Махмуд, сделав укол, осторожно положил руку Зульфугара-киши поверх одеяла и тыльной стороной ладони коснулся его лба, нет ли температуры; лоб старика был в холодной, липкой испарине, и это напугало его больше, чем если бы оказалась высокая температура.
"Что это?" - подумал он и снова ощутил мгновенный порыв ветра, едва не опрокинувший их лодку, ему почудилось что-то пугающе общее в холоде старикова лба и давешнего порыва ветра, что-то не то...
Зульфугар-киши снова открыл глаза, сглотнул слюну раза два, при этом кадык его заходил вверх-вниз, и спросил:
– Салатын, дочка, а где сирота? Я про Темира спрашиваю... Салатын махнула рукой в сторону двери:
– Да вон же, спит, сны сладкие смотрит!
– Отведи его вниз, постели ему постель. Поесть ему собери, оголодал, небось. И водки бутылку поставь.
– А водка зачем? Чтобы спьянел и снова на дерево полез?
– Никуда он не полезет, выпьет и спать ляжет... И нам с доктором водки поднеси, выпьем по стопке.
– Тебе же только что укол сделали!
– глаза у Салатын сверкнули праведным гневом.
Махмуд выдернул себе стул из плотно стоявшей у стены шеренги стульев, поставил у кровати Зульфугара-киши и сел.
– Можно, - сказал он.
– Сто граммов можно. И не делай ты из живого человека труп! Ступай, делай, что велят!
Салатын подошла к Темиру, потрясла его за плечо:
– Темир! Ай, Темир!
Темир вздрогнул и открыл глаза. Они у него были красные-красные.
– А?! Что?!.
– Вставай, сирота, пойдем вниз. Водки тебе дам.

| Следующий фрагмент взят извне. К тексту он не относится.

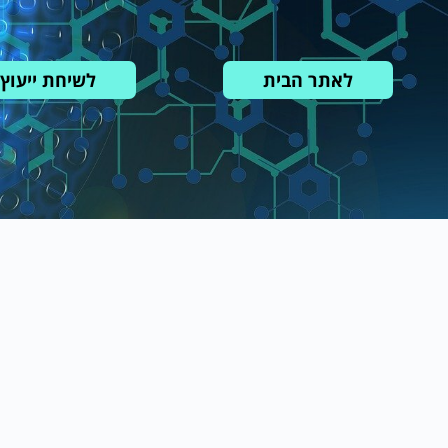
לאתר הבית
לשיחת ייעוץ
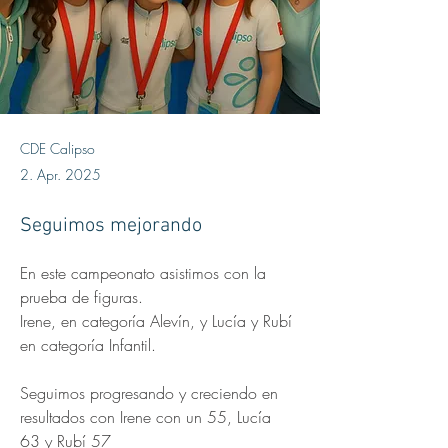
CDE Calipso
2. Apr. 2025
Seguimos mejorando
En este campeonato asistimos con la 
prueba de figuras.
Irene, en categoría Alevín, y Lucía y Rubí 
en categoría Infantil. 
Seguimos progresando y creciendo en 
resultados con Irene con un 55, Lucía 
63 y Rubí 57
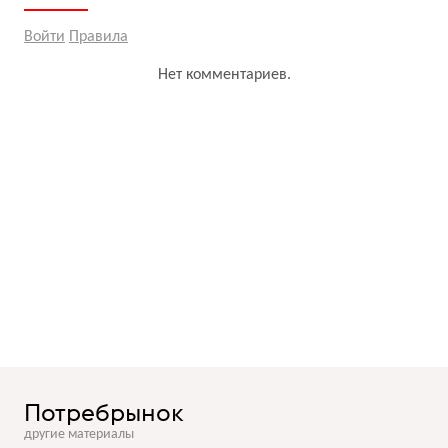
Войти
Правила
Нет комментариев.
Потребрынок
другие материалы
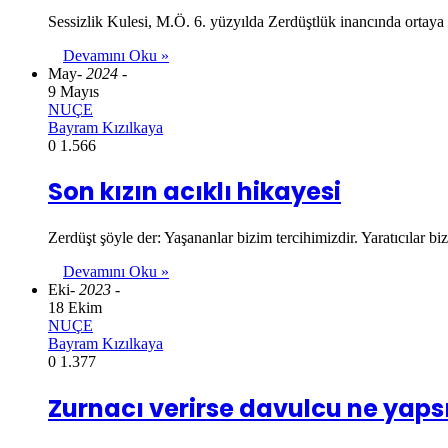
Sessizlik Kulesi, M.Ö. 6. yüzyılda Zerdüştlük inancında ortaya 
Devamını Oku »
May
- 2024 -
9 Mayıs
NUÇE
Bayram Kızılkaya
0
1.566
Son kızın acıklı hikayesi
Zerdüşt şöyle der: Yaşananlar bizim tercihimizdir. Yaratıcılar b
Devamını Oku »
Eki
- 2023 -
18 Ekim
NUÇE
Bayram Kızılkaya
0
1.377
Zurnacı verirse davulcu ne yaps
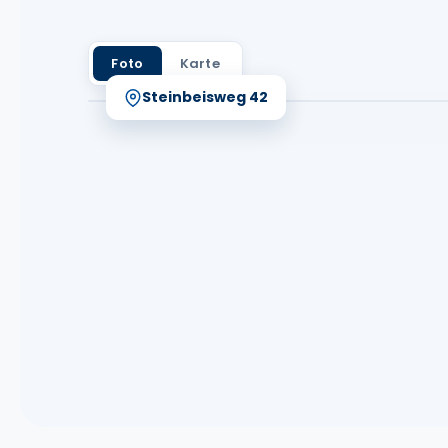
Foto
Karte
Steinbeisweg 42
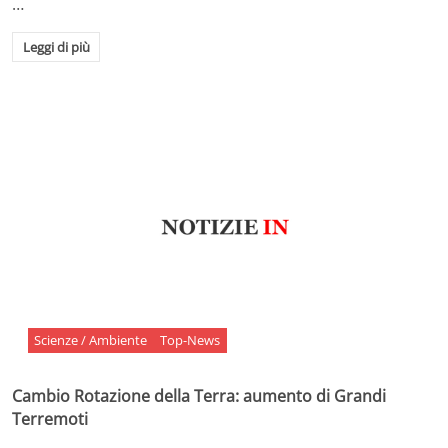
…
Leggi di più
Scienze / Ambiente
Top-News
Cambio Rotazione della Terra: aumento di Grandi
Terremoti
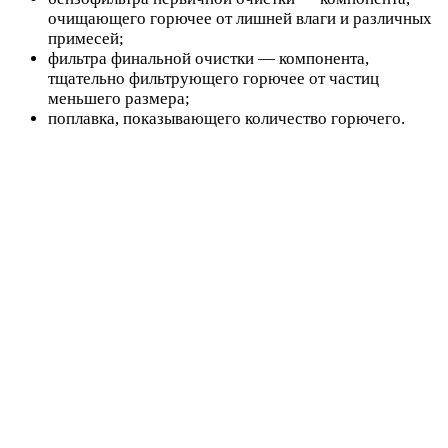
очищающего горючее от лишней влаги и различных
примесей;
фильтра финальной очистки — компонента,
тщательно фильтрующего горючее от частиц
меньшего размера;
поплавка, показывающего количество горючего.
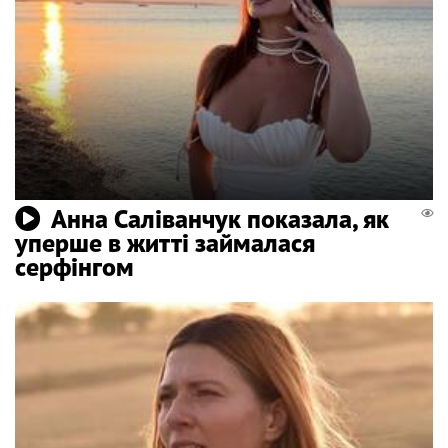
Анна Саліванчук показала, як
уперше в житті займалася
серфінгом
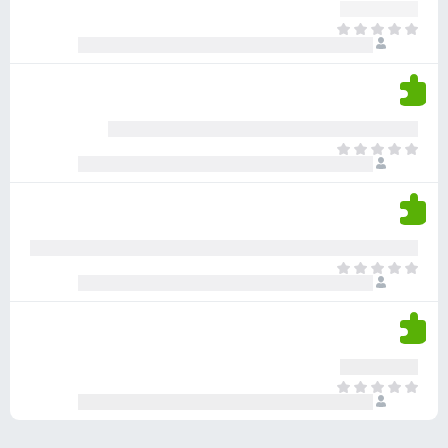
ע
ר
ד
א
ו
י
י
ג
י
ן
י
ן
ד
ם
י
ע
ר
ד
א
ו
י
י
ג
י
ן
י
ן
ד
ם
י
ע
ר
ד
א
ו
י
י
ג
י
ן
י
ן
ד
ם
י
ע
ר
ד
א
ו
י
י
ג
י
ן
י
ן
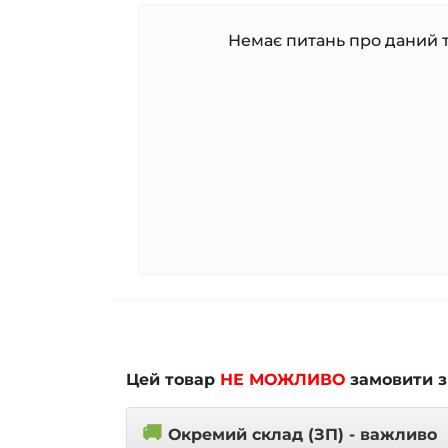
Немає питань про даний т
Цей товар
НЕ МОЖЛИВО
замовити з
🚚
Окремий склад (ЗП) - важливо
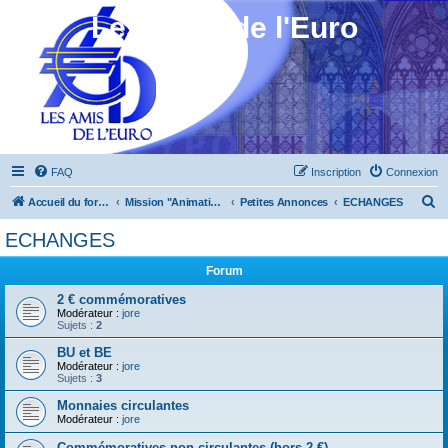
Les Amis de l'Euro
FAQ
Inscription
Connexion
R
Accueil du forum
Mission "Animation"
Petites Annonces
ECHANGES
e
ECHANGES
c
Forum
h
e
2 € commémoratives
Modérateur :
jore
r
Sujets :
2
c
BU et BE
Modérateur :
jore
h
Sujets :
3
e
Monnaies circulantes
r
Modérateur :
jore
Commémoratives non circulantes (hors 2 €)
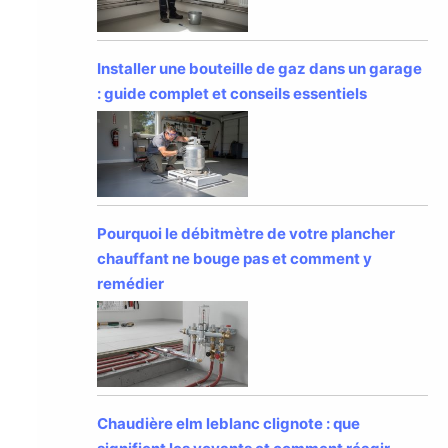
Installer une bouteille de gaz dans un garage
: guide complet et conseils essentiels
Pourquoi le débitmètre de votre plancher
chauffant ne bouge pas et comment y
remédier
Chaudière elm leblanc clignote : que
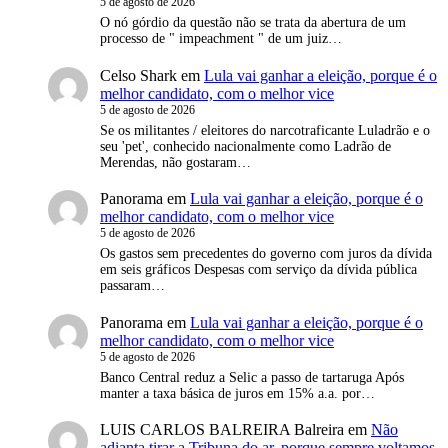
5 de agosto de 2026
O nó górdio da questão não se trata da abertura de um
processo de " impeachment " de um juiz…
Celso Shark
em
Lula vai ganhar a eleição, porque é o
melhor candidato, com o melhor vice
5 de agosto de 2026
Se os militantes / eleitores do narcotraficante Luladrão e o
seu 'pet', conhecido nacionalmente como Ladrão de
Merendas, não gostaram…
Panorama
em
Lula vai ganhar a eleição, porque é o
melhor candidato, com o melhor vice
5 de agosto de 2026
Os gastos sem precedentes do governo com juros da dívida
em seis gráficos Despesas com serviço da dívida pública
passaram…
Panorama
em
Lula vai ganhar a eleição, porque é o
melhor candidato, com o melhor vice
5 de agosto de 2026
Banco Central reduz a Selic a passo de tartaruga Após
manter a taxa básica de juros em 15% a.a. por…
LUIS CARLOS BALREIRA Balreira
em
Não
adianta tirar a Tribuna do ar, porque sempre voltamos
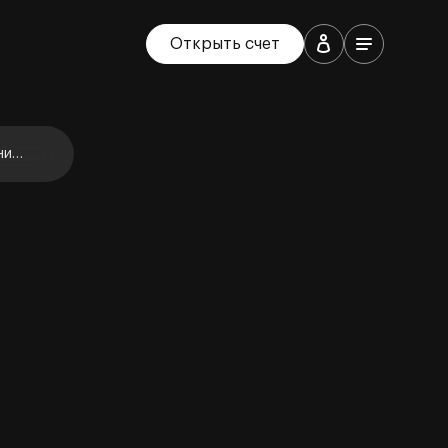
Открыть счет
ние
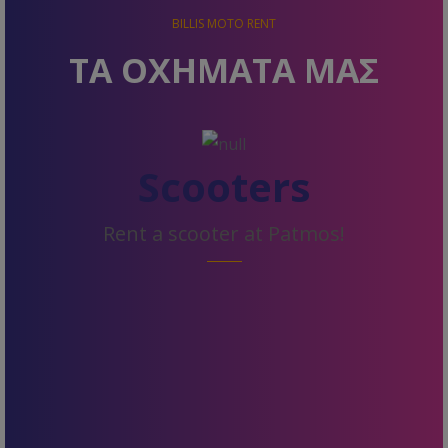
BILLIS MOTO RENT
ΤΑ ΟΧΗΜΑΤΑ ΜΑΣ
Scooters
Rent a scooter at Patmos!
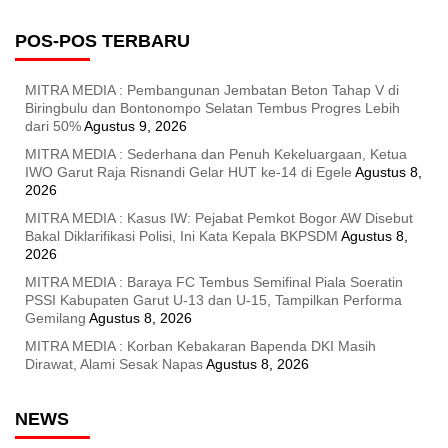
POS-POS TERBARU
MITRA MEDIA : Pembangunan Jembatan Beton Tahap V di
Biringbulu dan Bontonompo Selatan Tembus Progres Lebih
dari 50%
Agustus 9, 2026
MITRA MEDIA : Sederhana dan Penuh Kekeluargaan, Ketua
IWO Garut Raja Risnandi Gelar HUT ke-14 di Egele
Agustus 8,
2026
MITRA MEDIA : Kasus IW: Pejabat Pemkot Bogor AW Disebut
Bakal Diklarifikasi Polisi, Ini Kata Kepala BKPSDM
Agustus 8,
2026
MITRA MEDIA : Baraya FC Tembus Semifinal Piala Soeratin
PSSI Kabupaten Garut U-13 dan U-15, Tampilkan Performa
Gemilang
Agustus 8, 2026
MITRA MEDIA : Korban Kebakaran Bapenda DKI Masih
Dirawat, Alami Sesak Napas
Agustus 8, 2026
NEWS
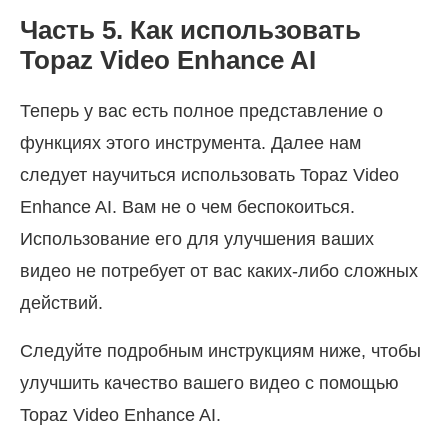
Часть 5. Как использовать
Topaz Video Enhance AI
Теперь у вас есть полное представление о
функциях этого инструмента. Далее нам
следует научиться использовать Topaz Video
Enhance AI. Вам не о чем беспокоиться.
Использование его для улучшения ваших
видео не потребует от вас каких-либо сложных
действий.
Следуйте подробным инструкциям ниже, чтобы
улучшить качество вашего видео с помощью
Topaz Video Enhance AI.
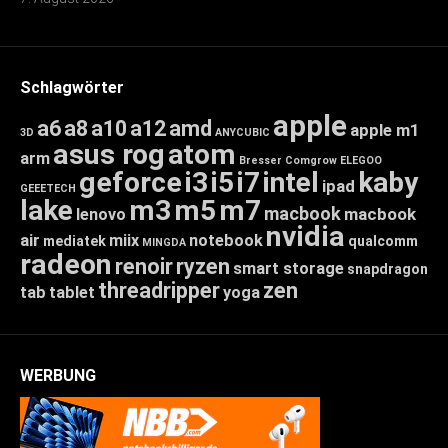
Schlagwörter
apple
a6
a8
a10
a12
amd
apple m1
3D
ANYCUBIC
asus rog
atom
arm
Bresser
Comgrow
ELEGOO
geforce
i3
i5
i7
intel
kaby
ipad
GEEETECH
lake
m3
m5
m7
macbook
macbook
lenovo
nvidia
air
miix
notebook
mediatek
qualcomm
MINGDA
radeon
renoir
ryzen
smart storage
snapdragon
threadripper
zen
tab
tablet
yoga
WERBUNG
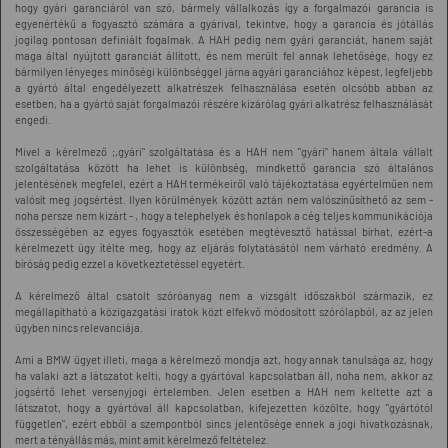
hogy gyári garanciáról van szó, bármely vállalkozás így a forgalmazói garancia is
egyenértékű a fogyasztó számára a gyárival, tekintve, hogy a garancia és jótállás
jogilag pontosan definiált fogalmak. A HAH pedig nem gyári garanciát, hanem saját
maga által nyújtott garanciát állított, és nem merült fel annak lehetősége, hogy ez
bármilyen lényeges minőségi különbséggel járna agyári garanciához képest, legfeljebb
a gyártó által engedélyezett alkatrészek felhasználása esetén olcsóbb abban az
esetben, ha a gyártó saját forgalmazói részére kizárólag gyári alkatrész felhasználását
engedi.
Mivel a kérelmező ;,gyári" szolgáltatása és a HAH nem "gyári" hanem általa vállalt
szolgáltatása között ha lehet is különbség, mindkettő garancia szó általános
jelentésének megfelel, ezért a HAH termékeiről való tájékoztatása egyértelműen nem
valósít meg jogsértést. Ilyen körülmények között aztán nem valószínűsíthető az sem -
noha persze nem kizárt - , hogy a telephelyek és honlapok a cég teljes kommunikációja
összességében az egyes fogyasztók esetében megtévesztő hatással bírhat, ezért-a
kérelmezett úgy ítélte meg, hogy az eljárás folytatásától nem várható eredmény. A
bíróság pedig ezzel a következtetéssel egyetért.
A kérelmező által csatolt szóróanyag nem a vizsgált időszakból származik, ez
megállapítható a közigazgatási iratok közt elfekvő módosított szórólapból, az az jelen
ügyben nincs relevanciája.
Ami a BMW ügyet illeti, maga a kérelmező mondja azt, hogy annak tanulsága az, hogy
ha valaki azt a látszatot kelti, hogy a gyártóval kapcsolatban áll, noha nem, akkor az
jogsértő lehet versenyjogi értelemben. Jelen esetben a HAH nem keltette azt a
látszatot, hogy a gyártóval áll kapcsolatban, kifejezetten közölte, hogy "gyártótól
független", ezért ebből a szempontból sincs jelentősége ennek a jogi hivatkozásnak,
mert a tényállás más, mint amit kérelmező feltételez.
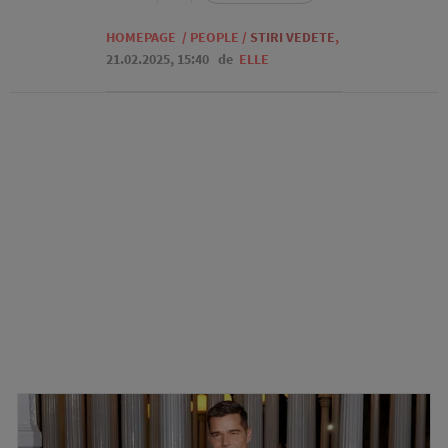
HOMEPAGE
/
PEOPLE
/
STIRI VEDETE
,
21.02.2025, 15:40
de
ELLE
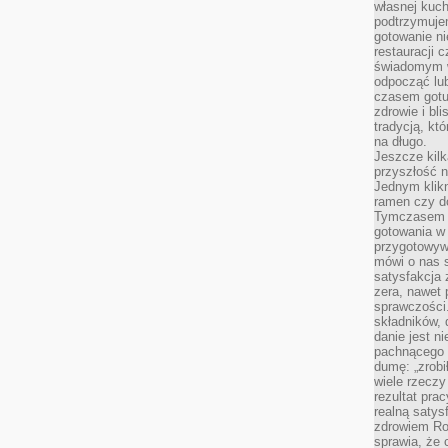
własnej kuch
podtrzymuje
gotowanie ni
restauracji 
świadomym 
odpocząć lu
czasem gotu
zdrowie i bl
tradycją, kt
na długo.
Jeszcze kilk
przyszłość n
Jednym klik
ramen czy do
Tymczasem ró
gotowania w
przygotowyw
mówi o nas 
satysfakcja 
zera, nawet 
sprawczości.
składników, 
danie jest n
pachnącego 
dumę: „zrobi
wiele rzeczy
rezultat prac
realną satys
zdrowiem R
sprawia, że 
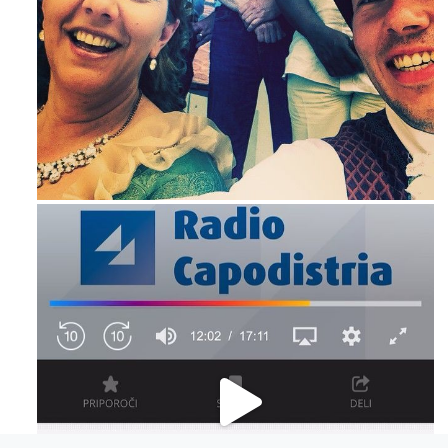
Maj 23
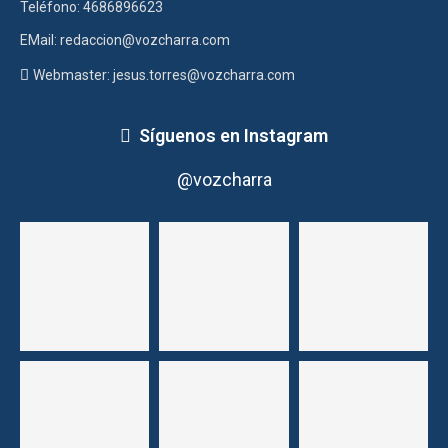
Teléfono: 4686896623
EMail: redaccion@vozcharra.com
Webmaster: jesus.torres@vozcharra.com
Síguenos en Instagram
@vozcharra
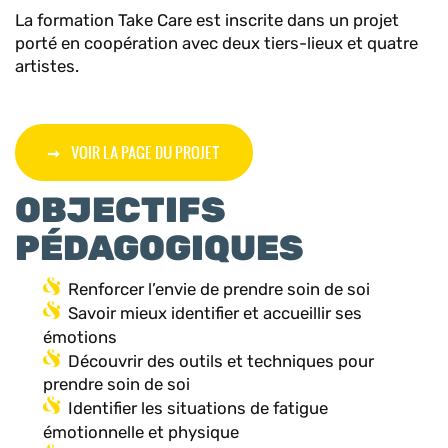
La formation Take Care est inscrite dans un projet
porté en coopération avec deux tiers-lieux et quatre
artistes.
VOIR LA PAGE DU PROJET
OBJECTIFS
PÉDAGOGIQUES
Renforcer l’envie de prendre soin de soi
Savoir mieux identifier et accueillir ses
émotions
Découvrir des outils et techniques pour
prendre soin de soi
Identifier les situations de fatigue
émotionnelle et physique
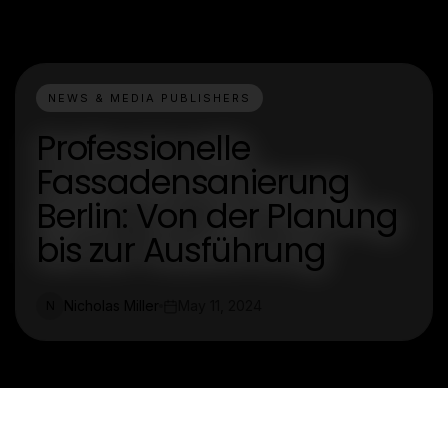
NEWS & MEDIA PUBLISHERS
Professionelle
Fassadensanierung
Berlin: Von der Planung
bis zur Ausführung
Nicholas Miller
May 11, 2024
N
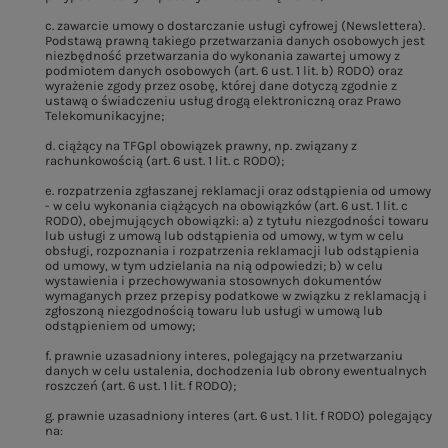
c. zawarcie umowy o dostarczanie usługi cyfrowej (Newslettera).
Podstawą prawną takiego przetwarzania danych osobowych jest
niezbędność przetwarzania do wykonania zawartej umowy z
podmiotem danych osobowych (art. 6 ust. 1 lit. b) RODO) oraz
wyrażenie zgody przez osobę, której dane dotyczą zgodnie z
ustawą o świadczeniu usług drogą elektroniczną oraz Prawo
Telekomunikacyjne;
d. ciążący na TFGpl obowiązek prawny, np. związany z
rachunkowością (art. 6 ust. 1 lit. c RODO);
e. rozpatrzenia zgłaszanej reklamacji oraz odstąpienia od umowy
- w celu wykonania ciążących na obowiązków (art. 6 ust. 1 lit. c
RODO), obejmujących obowiązki: a) z tytułu niezgodności towaru
lub usługi z umową lub odstąpienia od umowy, w tym w celu
obsługi, rozpoznania i rozpatrzenia reklamacji lub odstąpienia
od umowy, w tym udzielania na nią odpowiedzi; b) w celu
wystawienia i przechowywania stosownych dokumentów
wymaganych przez przepisy podatkowe w związku z reklamacją i
zgłoszoną niezgodnością towaru lub usługi w umową lub
odstąpieniem od umowy;
f. prawnie uzasadniony interes, polegający na przetwarzaniu
danych w celu ustalenia, dochodzenia lub obrony ewentualnych
roszczeń (art. 6 ust. 1 lit. f RODO);
g. prawnie uzasadniony interes (art. 6 ust. 1 lit. f RODO) polegający
na:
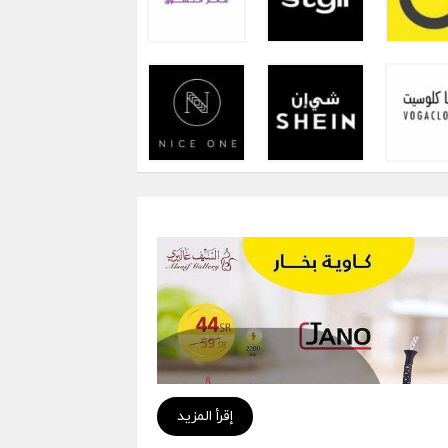
إقرأ المزيد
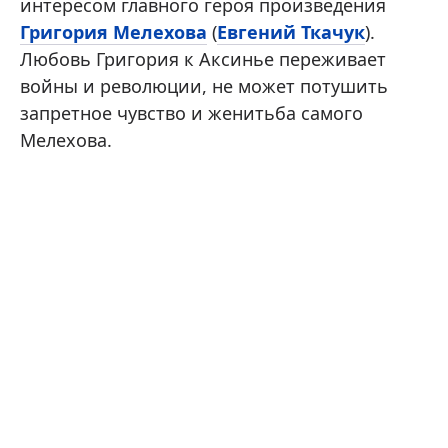
интересом главного героя произведения
Григория Мелехова
(
Евгений Ткачук
).
Любовь Григория к Аксинье переживает
войны и революции, не может потушить
запретное чувство и женитьба самого
Мелехова.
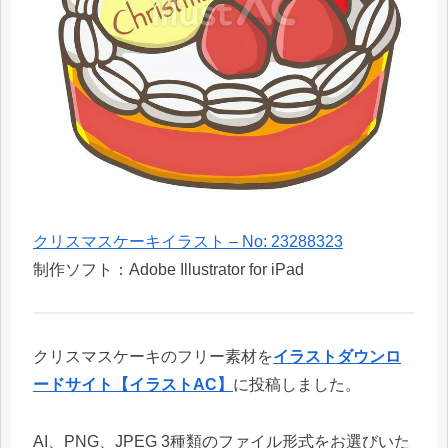
クリスマスケーキイラスト – No: 23288323
制作ソフト：Adobe Illustrator for iPad
クリスマスケーキのフリー素材を
イラストダウンロ
ードサイト【イラストAC】
に投稿しました。
AI、PNG、JPEG 3種類のファイル形式をお選びいた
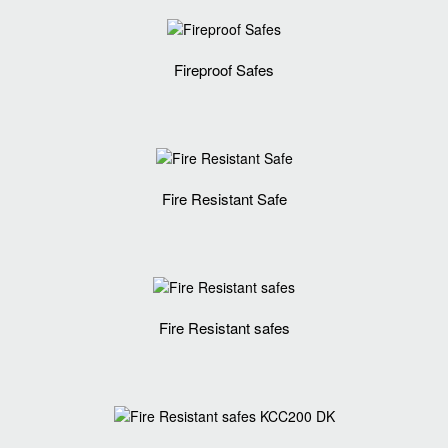
Fireproof Safes
Fire Resistant Safe
Fire Resistant safes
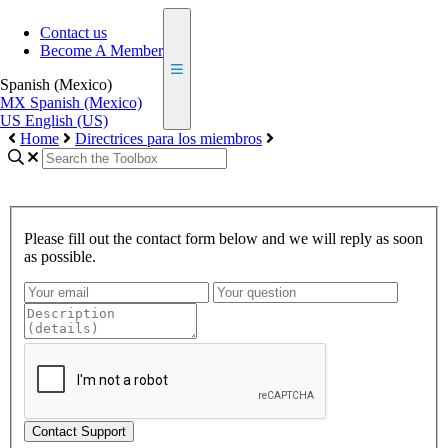
Contact us
Become A Member
Spanish (Mexico)
MX
Spanish (Mexico)
US
English (US)
Home
Directrices para los miembros
Please fill out the contact form below and we will reply as soon
as possible.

Темир сказал "йаалла!", поднялся, протер свои заспанные глаза и некоторое время озирался, оглядывая комнату. Он будто впервые видел ее, эту комнату в коврах и мутаках, с никелированной кроватью у окна, на которой лежал Зульфугар-киши, с мощной, свисающей с потолка люстрой; Махмуда, Салатын и Мошу он тоже оглядел так, как будто видел их в первый раз. Постояв и поозиравшись он открыл, наконец рот и сказал:
– Добрый вечер, Зульфугар-киши!
Махмуду показалось, что Темир и не расслышал толком, что ему Салатын посулила, а если и расслышал, то не усек, а то бы кинулся ястребом, не стоял бы тут с отвисшей челюстью и не озирался по сторонам...
– Добрый вечер, Темир, - отвечала Салатын за отца.
– Ну, пойдем вниз, поешь и ложись спать.
Они вышли, и с лестницы, ведущий на первый этаж, послышалось покашливание Темира.
– Замучил я тебя в последнее время, Махмуд, дорогой. Ничего не поделаешь, старость, будь она проклята. Бог дает нам жизнь, а в придачу тысячу хворей... Но, клянусь твоей головой, Махмуд, тут совсем другой случай.
Нетерпение одолевало старика, он торопился, говорил с трудом, дыхание было прерывистым, а голова его на подушке показалась Махмуду с кулачок.
– Клянусь тебе могилой отца. Зульфугар-даи, ты в полном порядке! Помереть мне, если вру. Проснешься утром здоровехонек и еще водки со мной тяпнешь!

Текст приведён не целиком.